Job item ▸
When a line below contains the word "pixels", copy that line.

• • •

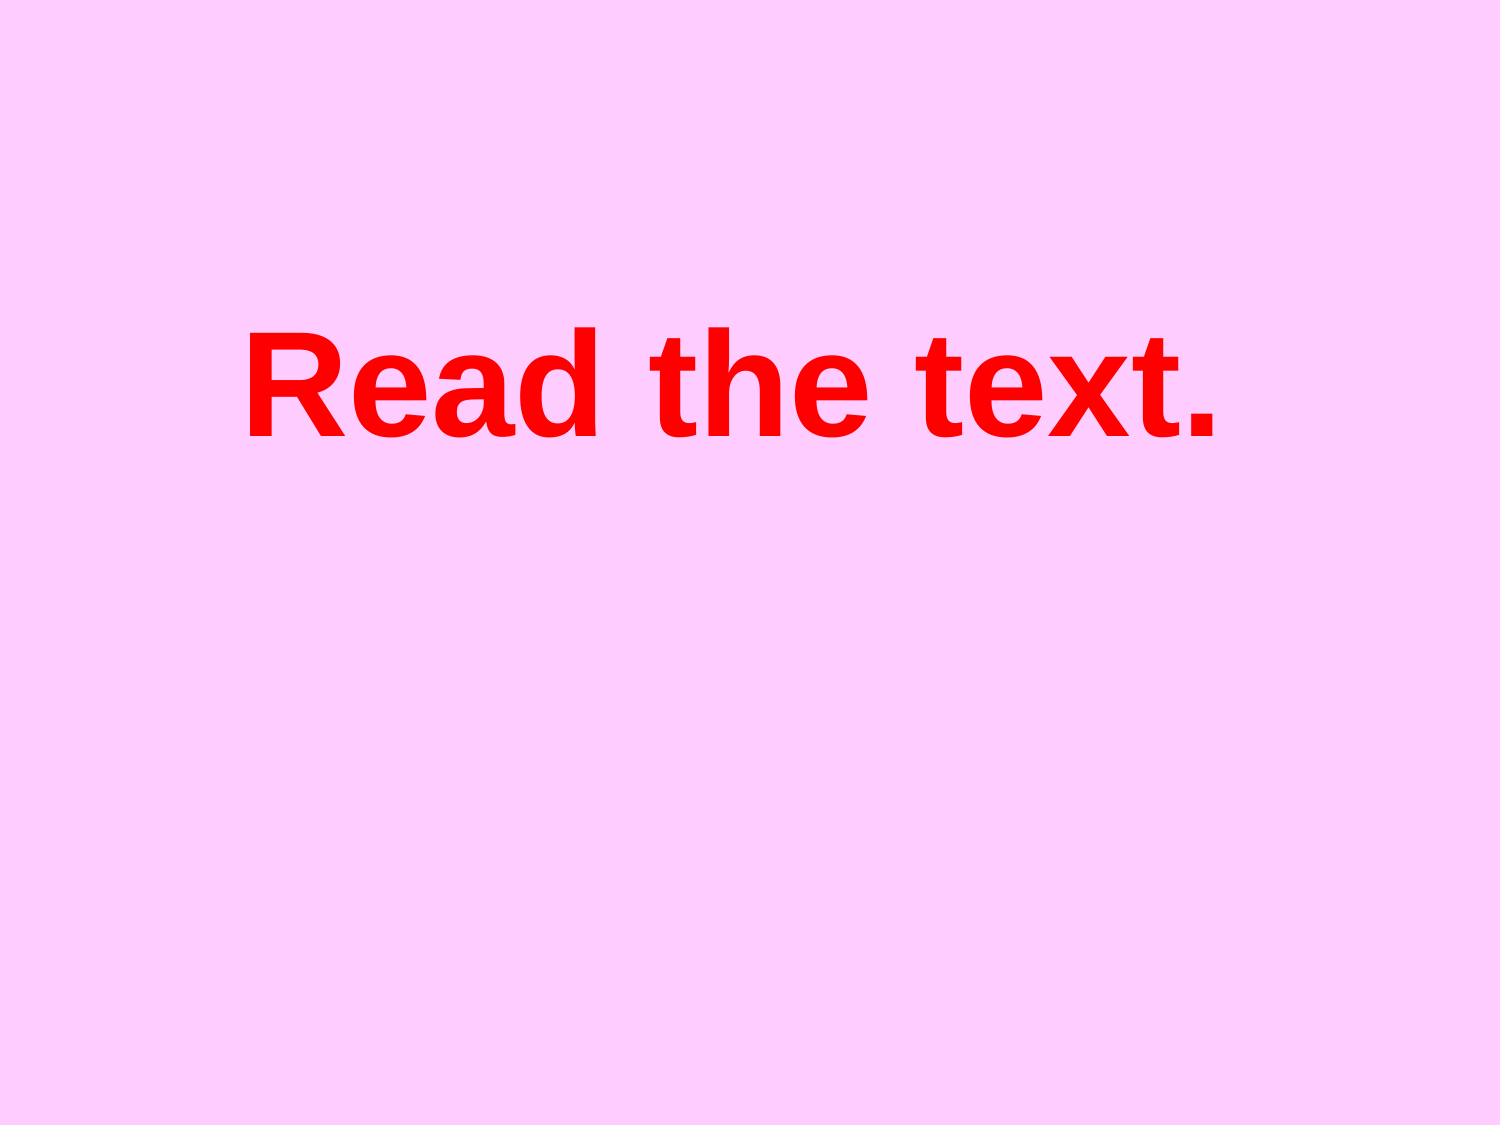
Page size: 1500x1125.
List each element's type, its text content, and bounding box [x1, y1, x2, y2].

text_box Read the text. [194, 278, 1270, 474]
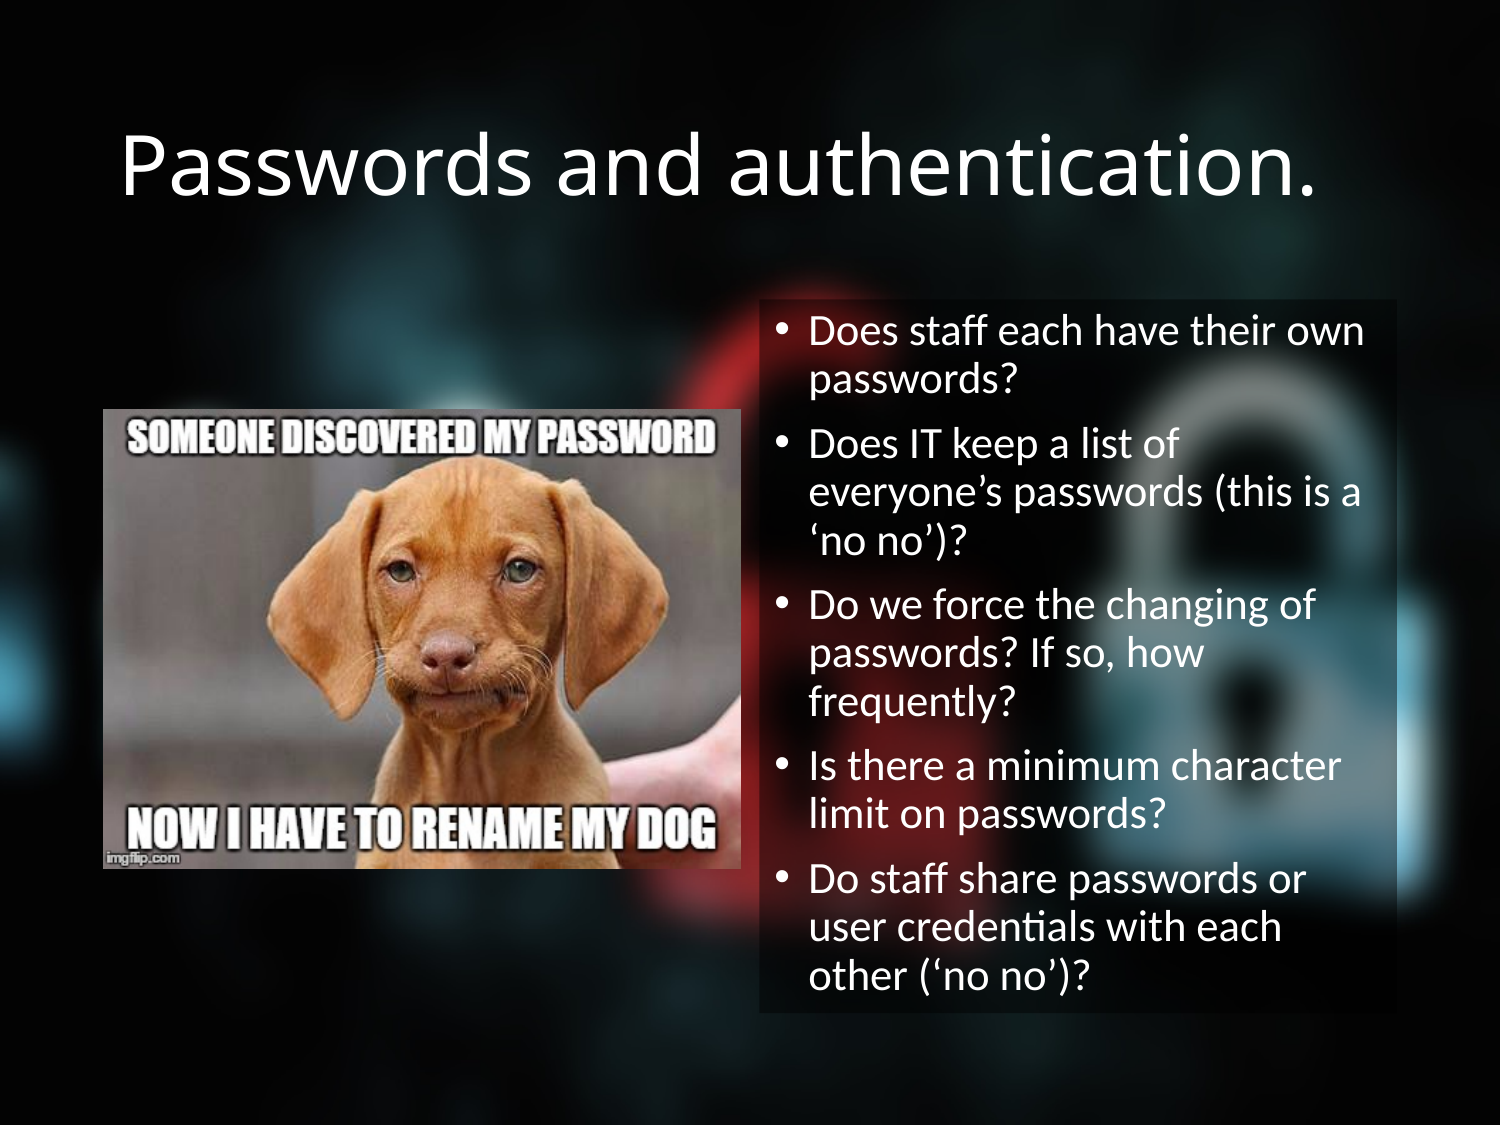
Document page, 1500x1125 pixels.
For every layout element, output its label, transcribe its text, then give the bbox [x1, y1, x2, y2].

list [103, 409, 741, 869]
list Does staff each have their own passwords? Does IT keep a list of everyone’s passwords (this is a ‘no no’)? Do we force the changing of passwords? If so, how frequently? Is there a minimum character limit on passwords? Do staff share passwords or user credentials with each other (‘no no’)? [759, 299, 1397, 1014]
title Passwords and authentication. [103, 59, 1397, 278]
picture [0, 0, 1500, 1125]
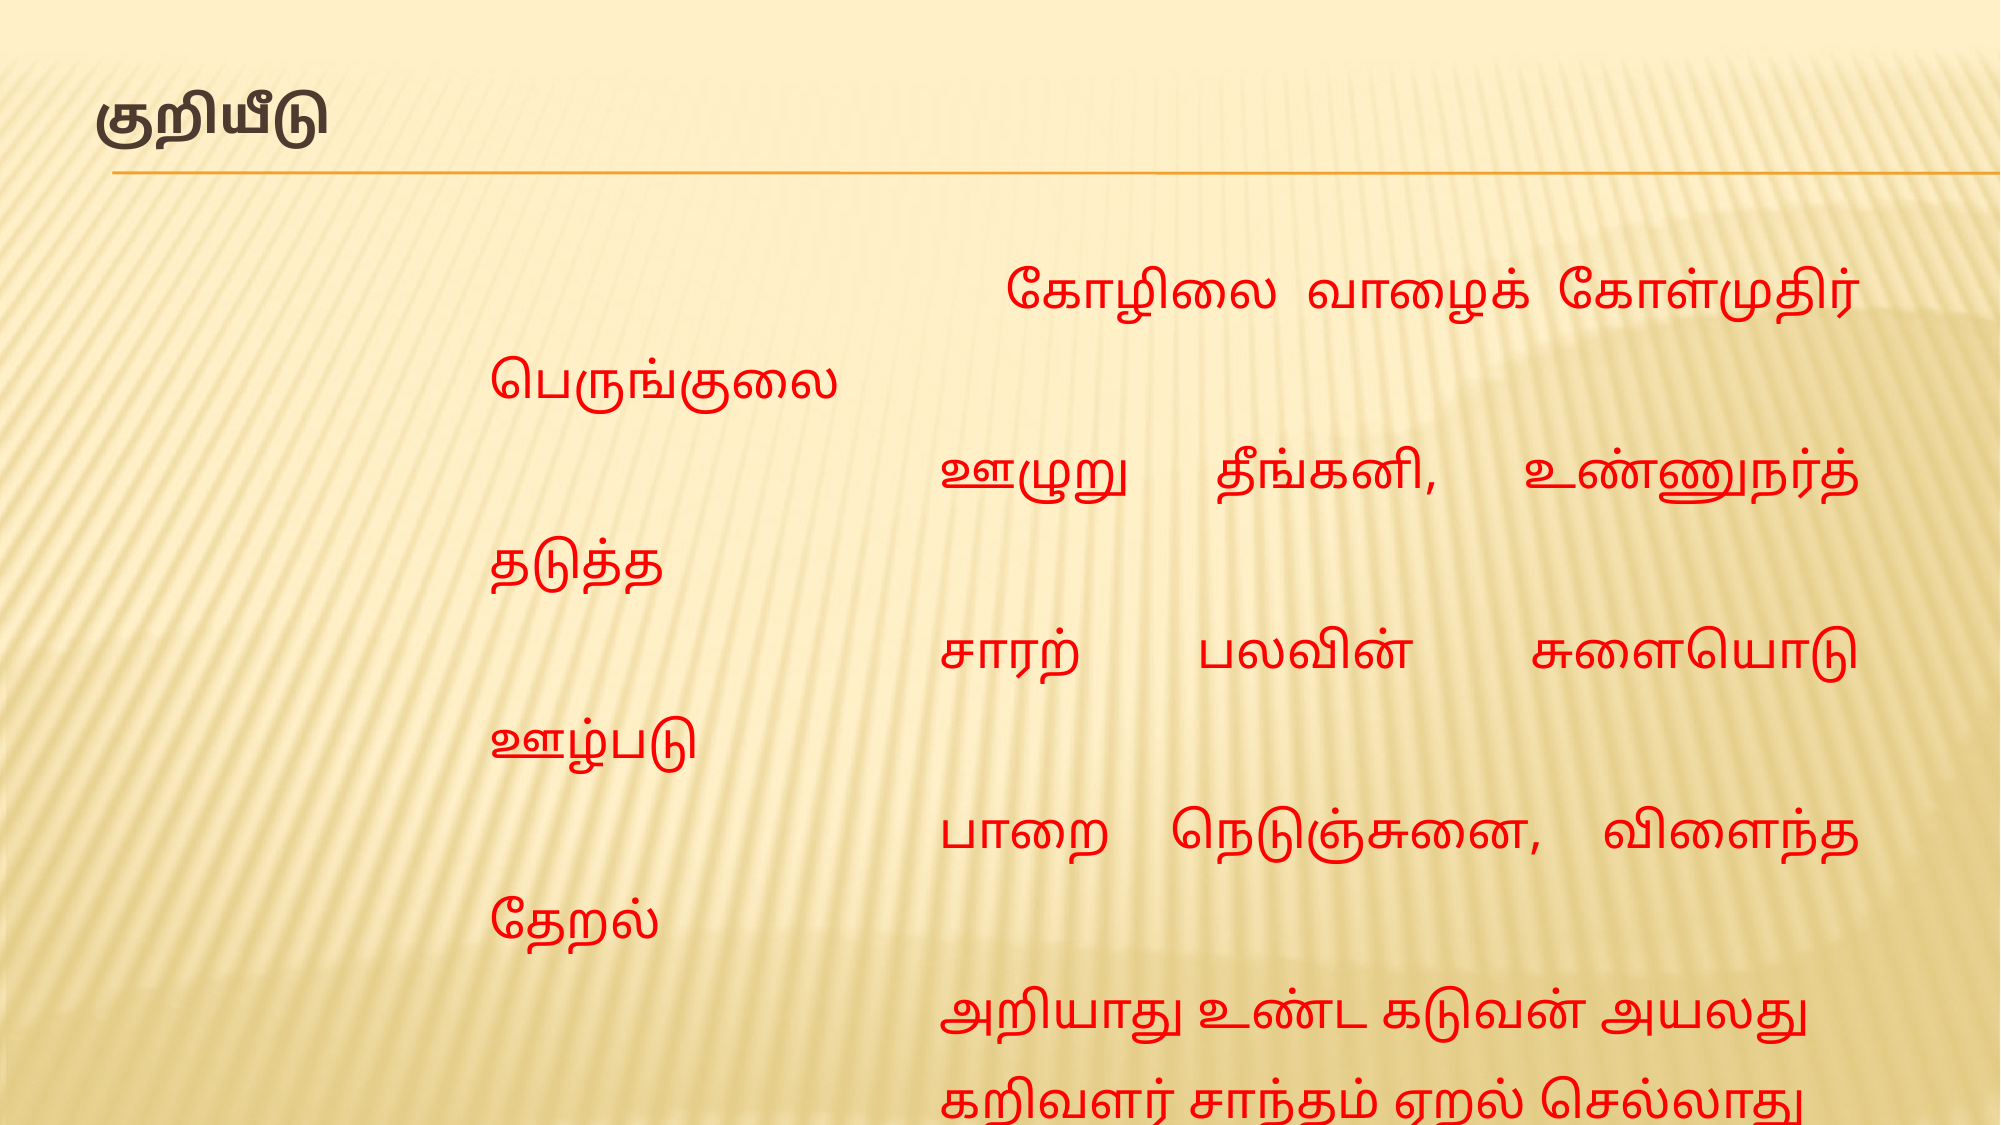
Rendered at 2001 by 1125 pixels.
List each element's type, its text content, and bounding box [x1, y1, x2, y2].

title குறியீடு [66, 75, 1967, 213]
text_box கோழிலை வாழைக் கோள்முதிர் பெருங்குலை ஊழுறு தீங்கனி, உண்ணுநர்த் தடுத்த சாரற் பலவின் சுளையொடு ஊழ்படு பாறை நெடுஞ்சுனை, விளைந்த தேறல் அறியாது உண்ட கடுவன் அயலது கறிவளர் சாந்தம் ஏறல் செல்லாது நறுவீ அடுக்கத்து மகிழ்ந்து கண்படுக்கும் குறியா இன்பம், எளிதின் நின்மலைப் பல்வேறு விலங்கும். எய்தும் நாட ! [474, 221, 1875, 1125]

• • •

Result of this exercise ▸
Document page, 1500x1125 pixels.
Rendered at 2001 by 1125 pixels.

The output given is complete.